Tuesday 12 May 2015

Invocation


Last Friday, Barbara and I travelled to Chartres cathedral, only an hour out of Paris by train. That morning, we had continued our “MA” pose practice, in which we hold, for 7 minutes, a pose/gesture based on figures of the ancient mother:


That day, our pose was “invocation,” or “adoration.” This MA stands straight, her arms raised mid-way at her side in a “W,” with her palms open, radiating out from her body. Her eyes are most often open, gazing outwards/inwards in trance. My experience of this pose began with the feeling of being a solid pillar, holding a tree-like strength that connects the earth with sky. I felt a sense of peace-of-being, standing in my own strength/authority, as I greet and acknowledge the world, from within my own body. Gazing towards, and feeling the presence of green tree-life in the park, listening to bird song, I felt how the human-being is also a source of blessing. A reminder that there is no hierarchy between human / earthly non-human /spirit allies, we all contribute to webs of life.
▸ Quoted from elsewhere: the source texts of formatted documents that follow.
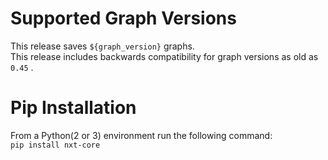 # Supported Graph Versions
This release saves `${graph_version}` graphs.  
This release includes backwards compatibility for graph versions as old as `0.45` .

# Pip Installation
From a Python(2 or 3) environment run the following command:  
`pip install nxt-core`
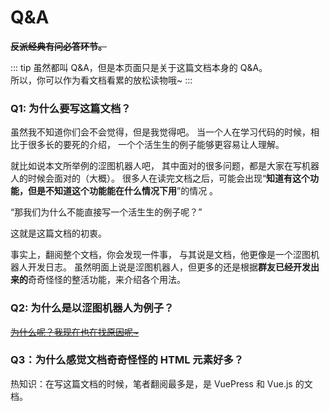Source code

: # Q&A

**~~反派经典有问必答环节。~~**

::: tip
虽然都叫 Q&A，但是本页面只是关于这篇文档本身的 Q&A。  
所以，你可以作为看文档看累的放松读物哦~
:::

### Q1: 为什么要写这篇文档？

虽然我不知道你们会不会觉得，但是我觉得吧。
当一个人在学习代码的时候，相比于很多长的要死的介绍，
一个个活生生的例子能够更容易让人理解。

就比如说本文所举例的涩图机器人吧，
其中面对的很多问题，都是大家在写机器人的时候会面对的（大概）。
很多人在读完文档之后，可能会出现“**知道有这个功能，但是不知道这个功能能在什么情况下用**”的情况 。

“那我们为什么不能直接写一个活生生的例子呢？”

这就是这篇文档的初衷。

事实上，翻阅整个文档，你会发现一件事，
与其说是文档，他更像是一个<Curtain>涩图</Curtain>机器人开发日志。
虽然明面上说是涩图机器人，但更多的还是根据**群友已经开发出来的**奇奇怪怪的整活功能，来介绍各个用法。

### Q2: 为什么是以涩图机器人为例子？

~~[为什么呢？我现在也在找原因呢~](https://zh.moegirl.org.cn/%E4%B8%BA%E4%BB%80%E4%B9%88%E5%91%A2%EF%BC%9F%E6%88%91%E7%8E%B0%E5%9C%A8%E4%B9%9F%E5%9C%A8%E6%89%BE%E5%8E%9F%E5%9B%A0%E5%91%A2)~~

### Q3：为什么感觉文档奇奇怪怪的 HTML 元素好多？

热知识：在写这篇文档的时候，笔者翻阅最多是，是 VuePress 和 Vue.js 的文档。

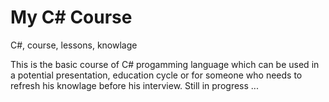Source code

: # My C# Course
C#, course, lessons, knowlage

This is the basic course of C# progamming language which can be used in a potential presentation, education cycle or for someone who needs to refresh his knowlage before his interview. 
Still in progress ...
Arriving into the town of Chartres, and then walking up to the cathedral, I was excited to share the Black Madonnas there with Barbara. Though we also planned to walk the labyrinth of Chartres, I felt a sense of hurried anticipation to see “Her.” Just as I did on my first visit there, three years ago: 

http://aboutplacejournal.org/earth-spirit-society/nane-ariadne-jordan-ii-i/).

Black Madonnas are found all over France, and have a particular calling for those devoted to the ancient Earth-mother in her various forms. They are often carved in wood, or their faces painted black. The Church denies any significance to this skin tone. Shrines of Black Madonnas are often place-based, being located on sites of significance for the local population (now or in the past). Chartres is a place of ancient pilgrimage. The cathedral itself is almost 1000 years old. Like many European cathedrals, it was built over an ancient locale of pre-Christian worship, said to be of the Druids or Celtic peoples who worshipped an Earth-mother there. There is a well in its crypt, from a spring water source. The energy of the place is very strong, with birth-like undertones in its double-goddess placement of above- and below- ground Black Madonnas: Notre Dame de Pilier, and Notre Dame de Sous-Terre. These Madonnas, in tree and cave-like (crypt) placements, hold an axis mundi of Marian/mother-earth devotion for the whole cathedral site. As above, so below.

The cathedral is going through a restoration, to clean and restore its surfaces. Some art historians are questioning the tactics of this. A few of the huge columns are now painted over with colours. New whitened surfaces shift how interiors and the famous stained-glass windows are perceived, in the glory of the vaulted spaces.

One other ‘restoration’ left me in shock. I had no idea, but as we rounded the bend and into the chapel of Notre Dame de Pilier, there SHE was, but I had to take a second look. She and her child had been painted white, with red-rouge cheeks, and red lips to boot. I couldn’t fully take in what I was seeing. It seems the renovations of Chartres include a white-washing of its famous Black Madonna, with a full make-over. Later, via internet, I read of some outcry this has caused, but it seems a permanent change.

Even in this shock of seeing her whitened, I decided to continue with my devotions. I was given strength by watching a group of pilgrims from India, who had arrived with me in the (not-Black) Madonna chapel. A whole family of various ages, they held their candles in prayer, and took turns kneeling at her pillar, touching her base. Witnessing this adoration, I felt rooted in Mother-devotion. I too sat at her feet, kneeling on the adoration stool. I briefly held the “invocation” pose towards her. My hands radiating to her icon, the energy was so immediately strong that it swirled in a whirlwind around my body. I swayed with this, and could not hold my (or any) centre. I moved to the pew and sat down, giving thanks for being here again, and sort-of let my mind empty.

Later, Barbara and I spent the warm, sunny afternoon outside, circumambulating the cathedral, enjoying its various exterior views and sculptures. Near the back, a beautiful garden of flowers was in full spring bloom. I took up the “invocation” pose again, holding my arms and hands under a beautiful, arching wrought-iron gate. We then sat for a long time on one of the blocks of stone that sit around the cathedral’s perimeter, gazing on the many stories in stone.